Isn’t life such a wonderful challenge?

The Best of 2009 Blog Challenge: Day One.


I heard about this Best of 2009 Blog Challenge through the grapevine and when I read up about it (which you can do here) I decided I must participate. What better way to break in my new blog than by reflecting on the past year? (it makes sense in my head, ok?)

It’s December 1st and the topic today? Best Trip of 2009. I already love it.

2009 for me has been one big adventure. I’ve been to Vegas for my birthday, out to Wyoming to visit my bestie and her baby, to Michigan several times to see family and a ski weekend in Vermont with coworkers to test my running into walls abilities. But none of these trips compare to the biggest adventure of all: quitting my job, packing up my stuff and backpacking through Europe for over three months.

### [Records shown]
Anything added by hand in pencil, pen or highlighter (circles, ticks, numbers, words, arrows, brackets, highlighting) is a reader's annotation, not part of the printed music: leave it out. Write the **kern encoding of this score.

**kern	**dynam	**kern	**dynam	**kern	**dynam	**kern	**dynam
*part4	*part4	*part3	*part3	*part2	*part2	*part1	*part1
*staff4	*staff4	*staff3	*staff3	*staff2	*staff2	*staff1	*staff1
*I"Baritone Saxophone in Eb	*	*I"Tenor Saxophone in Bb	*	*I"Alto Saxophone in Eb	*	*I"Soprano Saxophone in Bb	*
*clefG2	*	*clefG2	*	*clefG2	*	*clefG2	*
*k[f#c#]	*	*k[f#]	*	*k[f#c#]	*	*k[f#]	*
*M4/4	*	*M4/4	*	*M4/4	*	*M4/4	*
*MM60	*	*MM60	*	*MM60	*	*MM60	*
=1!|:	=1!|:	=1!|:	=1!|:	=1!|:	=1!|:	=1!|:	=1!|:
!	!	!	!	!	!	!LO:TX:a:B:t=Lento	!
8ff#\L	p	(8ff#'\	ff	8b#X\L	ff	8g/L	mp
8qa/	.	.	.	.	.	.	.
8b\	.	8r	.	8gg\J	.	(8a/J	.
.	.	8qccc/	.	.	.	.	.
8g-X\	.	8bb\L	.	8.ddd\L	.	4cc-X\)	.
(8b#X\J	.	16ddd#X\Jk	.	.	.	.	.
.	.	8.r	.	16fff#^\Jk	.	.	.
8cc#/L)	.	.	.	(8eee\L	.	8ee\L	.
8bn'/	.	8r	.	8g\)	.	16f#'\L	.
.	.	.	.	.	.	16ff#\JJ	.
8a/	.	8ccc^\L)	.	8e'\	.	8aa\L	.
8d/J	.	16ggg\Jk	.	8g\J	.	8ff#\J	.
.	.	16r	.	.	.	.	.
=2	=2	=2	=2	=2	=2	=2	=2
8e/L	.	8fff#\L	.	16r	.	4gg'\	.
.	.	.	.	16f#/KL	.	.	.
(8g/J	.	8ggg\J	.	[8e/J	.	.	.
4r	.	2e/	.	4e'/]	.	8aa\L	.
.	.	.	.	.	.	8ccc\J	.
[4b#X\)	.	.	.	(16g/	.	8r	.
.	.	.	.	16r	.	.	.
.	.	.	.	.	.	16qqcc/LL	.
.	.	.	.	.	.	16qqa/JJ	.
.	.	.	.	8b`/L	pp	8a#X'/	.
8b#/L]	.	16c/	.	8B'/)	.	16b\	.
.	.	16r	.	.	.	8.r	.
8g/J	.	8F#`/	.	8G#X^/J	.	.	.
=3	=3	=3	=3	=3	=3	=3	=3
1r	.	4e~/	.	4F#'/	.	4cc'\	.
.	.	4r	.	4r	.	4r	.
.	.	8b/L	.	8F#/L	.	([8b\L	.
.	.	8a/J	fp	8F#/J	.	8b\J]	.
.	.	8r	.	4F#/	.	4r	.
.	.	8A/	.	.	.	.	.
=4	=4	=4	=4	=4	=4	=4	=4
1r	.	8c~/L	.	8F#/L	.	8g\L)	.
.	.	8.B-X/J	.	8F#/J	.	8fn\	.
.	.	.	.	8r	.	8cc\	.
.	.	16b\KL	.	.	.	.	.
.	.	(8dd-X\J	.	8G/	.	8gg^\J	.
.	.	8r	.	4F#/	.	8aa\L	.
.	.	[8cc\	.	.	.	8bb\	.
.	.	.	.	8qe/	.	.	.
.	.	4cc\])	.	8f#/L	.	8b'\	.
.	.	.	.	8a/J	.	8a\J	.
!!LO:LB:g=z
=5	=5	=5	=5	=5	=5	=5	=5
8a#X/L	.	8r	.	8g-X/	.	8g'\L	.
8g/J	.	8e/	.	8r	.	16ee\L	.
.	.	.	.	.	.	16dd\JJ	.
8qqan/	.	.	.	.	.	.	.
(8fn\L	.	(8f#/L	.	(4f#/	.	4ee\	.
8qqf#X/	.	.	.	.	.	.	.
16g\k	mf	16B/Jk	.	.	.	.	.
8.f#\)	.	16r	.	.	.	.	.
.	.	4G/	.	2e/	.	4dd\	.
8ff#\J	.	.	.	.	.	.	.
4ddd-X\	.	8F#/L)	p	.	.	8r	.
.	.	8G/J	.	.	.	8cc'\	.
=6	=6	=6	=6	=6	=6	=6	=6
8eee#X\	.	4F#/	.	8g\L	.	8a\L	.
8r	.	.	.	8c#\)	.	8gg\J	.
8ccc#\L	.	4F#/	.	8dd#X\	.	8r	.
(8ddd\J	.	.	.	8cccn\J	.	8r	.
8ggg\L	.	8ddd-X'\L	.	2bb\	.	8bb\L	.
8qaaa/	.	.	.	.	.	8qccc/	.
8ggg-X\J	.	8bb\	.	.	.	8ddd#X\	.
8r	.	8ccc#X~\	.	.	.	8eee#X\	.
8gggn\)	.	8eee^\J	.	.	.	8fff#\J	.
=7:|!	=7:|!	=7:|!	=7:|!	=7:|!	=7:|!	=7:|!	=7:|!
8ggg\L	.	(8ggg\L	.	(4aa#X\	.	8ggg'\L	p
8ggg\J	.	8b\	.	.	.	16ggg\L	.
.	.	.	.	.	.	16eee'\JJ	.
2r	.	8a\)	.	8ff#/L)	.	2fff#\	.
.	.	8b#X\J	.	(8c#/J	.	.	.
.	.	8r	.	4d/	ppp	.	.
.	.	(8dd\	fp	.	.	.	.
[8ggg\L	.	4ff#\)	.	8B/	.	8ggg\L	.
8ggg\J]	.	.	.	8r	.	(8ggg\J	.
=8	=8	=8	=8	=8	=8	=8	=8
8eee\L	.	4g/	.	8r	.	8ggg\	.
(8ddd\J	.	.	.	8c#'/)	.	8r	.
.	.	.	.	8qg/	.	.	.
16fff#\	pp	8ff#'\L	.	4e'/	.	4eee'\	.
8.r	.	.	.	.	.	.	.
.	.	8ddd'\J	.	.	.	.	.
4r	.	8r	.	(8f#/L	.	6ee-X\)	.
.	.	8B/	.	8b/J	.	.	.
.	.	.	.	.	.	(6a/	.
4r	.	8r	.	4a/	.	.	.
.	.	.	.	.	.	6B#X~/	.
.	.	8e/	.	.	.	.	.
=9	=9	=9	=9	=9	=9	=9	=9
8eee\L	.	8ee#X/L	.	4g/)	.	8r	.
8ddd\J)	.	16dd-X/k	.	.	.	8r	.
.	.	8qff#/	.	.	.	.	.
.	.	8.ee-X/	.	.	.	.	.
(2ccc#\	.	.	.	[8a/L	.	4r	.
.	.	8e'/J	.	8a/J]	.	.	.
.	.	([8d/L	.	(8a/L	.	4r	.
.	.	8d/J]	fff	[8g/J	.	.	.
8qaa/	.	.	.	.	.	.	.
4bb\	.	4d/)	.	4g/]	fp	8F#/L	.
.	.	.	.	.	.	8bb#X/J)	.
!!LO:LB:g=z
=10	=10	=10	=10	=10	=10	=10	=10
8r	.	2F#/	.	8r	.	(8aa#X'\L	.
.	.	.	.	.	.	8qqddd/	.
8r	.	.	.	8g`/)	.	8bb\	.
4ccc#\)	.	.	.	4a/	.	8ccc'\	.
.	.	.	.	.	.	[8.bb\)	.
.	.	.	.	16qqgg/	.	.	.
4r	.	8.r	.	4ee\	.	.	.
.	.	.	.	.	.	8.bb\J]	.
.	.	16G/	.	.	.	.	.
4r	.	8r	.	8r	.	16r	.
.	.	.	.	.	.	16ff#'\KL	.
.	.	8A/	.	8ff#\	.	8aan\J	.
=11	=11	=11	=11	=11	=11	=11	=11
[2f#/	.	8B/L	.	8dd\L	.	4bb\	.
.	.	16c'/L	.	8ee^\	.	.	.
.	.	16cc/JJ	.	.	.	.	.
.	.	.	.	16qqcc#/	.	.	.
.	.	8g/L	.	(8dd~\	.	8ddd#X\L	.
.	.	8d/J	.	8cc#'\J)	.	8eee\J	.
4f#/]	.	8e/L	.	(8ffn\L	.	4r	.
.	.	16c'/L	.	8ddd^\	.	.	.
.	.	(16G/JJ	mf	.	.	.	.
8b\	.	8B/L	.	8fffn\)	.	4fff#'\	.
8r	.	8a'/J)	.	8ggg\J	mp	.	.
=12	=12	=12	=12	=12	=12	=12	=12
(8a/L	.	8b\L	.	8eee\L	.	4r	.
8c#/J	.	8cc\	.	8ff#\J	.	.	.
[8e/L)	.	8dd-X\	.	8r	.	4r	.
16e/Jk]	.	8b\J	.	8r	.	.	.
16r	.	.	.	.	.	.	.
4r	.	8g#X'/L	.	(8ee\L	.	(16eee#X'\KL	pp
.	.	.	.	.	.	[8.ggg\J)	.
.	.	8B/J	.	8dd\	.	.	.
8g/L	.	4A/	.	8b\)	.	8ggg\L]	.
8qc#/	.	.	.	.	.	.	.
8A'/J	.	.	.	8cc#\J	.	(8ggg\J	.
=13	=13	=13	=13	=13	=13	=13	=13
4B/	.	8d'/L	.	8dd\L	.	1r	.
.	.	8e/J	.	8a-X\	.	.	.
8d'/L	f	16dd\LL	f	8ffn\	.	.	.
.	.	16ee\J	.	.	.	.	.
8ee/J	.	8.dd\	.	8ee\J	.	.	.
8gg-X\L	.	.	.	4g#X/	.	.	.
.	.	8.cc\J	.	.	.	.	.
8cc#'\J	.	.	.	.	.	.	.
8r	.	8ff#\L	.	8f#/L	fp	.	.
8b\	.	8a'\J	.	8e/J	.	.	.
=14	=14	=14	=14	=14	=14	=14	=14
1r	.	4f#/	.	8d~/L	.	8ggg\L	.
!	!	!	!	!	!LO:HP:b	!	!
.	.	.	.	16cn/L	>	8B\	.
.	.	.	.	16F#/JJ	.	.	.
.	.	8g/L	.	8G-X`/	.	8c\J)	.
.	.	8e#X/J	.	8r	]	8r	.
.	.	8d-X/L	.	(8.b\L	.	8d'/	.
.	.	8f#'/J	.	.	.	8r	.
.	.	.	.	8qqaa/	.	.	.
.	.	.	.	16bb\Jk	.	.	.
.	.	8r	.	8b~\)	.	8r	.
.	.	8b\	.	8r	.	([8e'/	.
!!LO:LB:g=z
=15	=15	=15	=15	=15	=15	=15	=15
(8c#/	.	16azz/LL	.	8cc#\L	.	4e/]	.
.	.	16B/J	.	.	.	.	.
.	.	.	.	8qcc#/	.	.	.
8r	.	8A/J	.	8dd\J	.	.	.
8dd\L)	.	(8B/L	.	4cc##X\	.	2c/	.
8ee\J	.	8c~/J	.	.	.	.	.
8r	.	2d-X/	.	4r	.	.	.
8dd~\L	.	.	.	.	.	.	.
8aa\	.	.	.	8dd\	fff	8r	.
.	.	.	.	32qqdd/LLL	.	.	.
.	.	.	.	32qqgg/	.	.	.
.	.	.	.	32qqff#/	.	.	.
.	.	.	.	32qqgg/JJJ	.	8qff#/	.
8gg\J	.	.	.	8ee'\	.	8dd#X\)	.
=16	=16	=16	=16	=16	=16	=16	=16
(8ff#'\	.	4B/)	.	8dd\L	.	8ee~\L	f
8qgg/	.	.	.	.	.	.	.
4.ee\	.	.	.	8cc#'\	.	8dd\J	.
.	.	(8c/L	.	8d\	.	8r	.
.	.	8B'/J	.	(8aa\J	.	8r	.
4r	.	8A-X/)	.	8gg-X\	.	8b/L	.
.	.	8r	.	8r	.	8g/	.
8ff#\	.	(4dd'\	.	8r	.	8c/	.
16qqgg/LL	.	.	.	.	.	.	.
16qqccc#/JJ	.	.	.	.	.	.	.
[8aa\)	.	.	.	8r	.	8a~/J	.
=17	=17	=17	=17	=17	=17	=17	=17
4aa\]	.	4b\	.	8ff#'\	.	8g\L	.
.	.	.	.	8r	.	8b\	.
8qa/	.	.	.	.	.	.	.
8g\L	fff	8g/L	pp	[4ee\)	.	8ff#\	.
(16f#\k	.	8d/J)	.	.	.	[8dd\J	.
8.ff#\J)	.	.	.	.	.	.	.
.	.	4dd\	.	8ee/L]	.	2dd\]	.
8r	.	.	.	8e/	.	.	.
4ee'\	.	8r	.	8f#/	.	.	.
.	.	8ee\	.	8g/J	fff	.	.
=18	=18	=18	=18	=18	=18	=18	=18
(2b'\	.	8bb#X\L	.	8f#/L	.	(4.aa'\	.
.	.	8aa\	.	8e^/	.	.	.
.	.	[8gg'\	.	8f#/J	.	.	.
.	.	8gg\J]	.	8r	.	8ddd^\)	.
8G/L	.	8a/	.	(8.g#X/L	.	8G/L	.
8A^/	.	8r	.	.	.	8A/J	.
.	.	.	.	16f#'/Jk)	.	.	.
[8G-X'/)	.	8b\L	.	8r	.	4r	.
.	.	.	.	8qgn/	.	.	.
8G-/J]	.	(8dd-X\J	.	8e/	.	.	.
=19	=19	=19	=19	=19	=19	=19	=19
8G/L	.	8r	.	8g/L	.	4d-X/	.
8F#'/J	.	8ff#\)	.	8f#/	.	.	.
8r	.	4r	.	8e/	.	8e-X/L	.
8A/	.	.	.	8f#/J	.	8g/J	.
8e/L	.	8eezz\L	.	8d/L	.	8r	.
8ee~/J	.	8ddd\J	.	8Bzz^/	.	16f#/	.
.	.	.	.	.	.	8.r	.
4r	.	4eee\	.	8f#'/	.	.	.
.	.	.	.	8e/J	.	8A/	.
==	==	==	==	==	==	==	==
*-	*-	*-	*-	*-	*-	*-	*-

### [Required work]
List every place the blog post says the writer traveled to in 2009. You won't need the lines for this.

### [Expected answer]
Vegas, Wyoming, Michigan, Vermont, Europe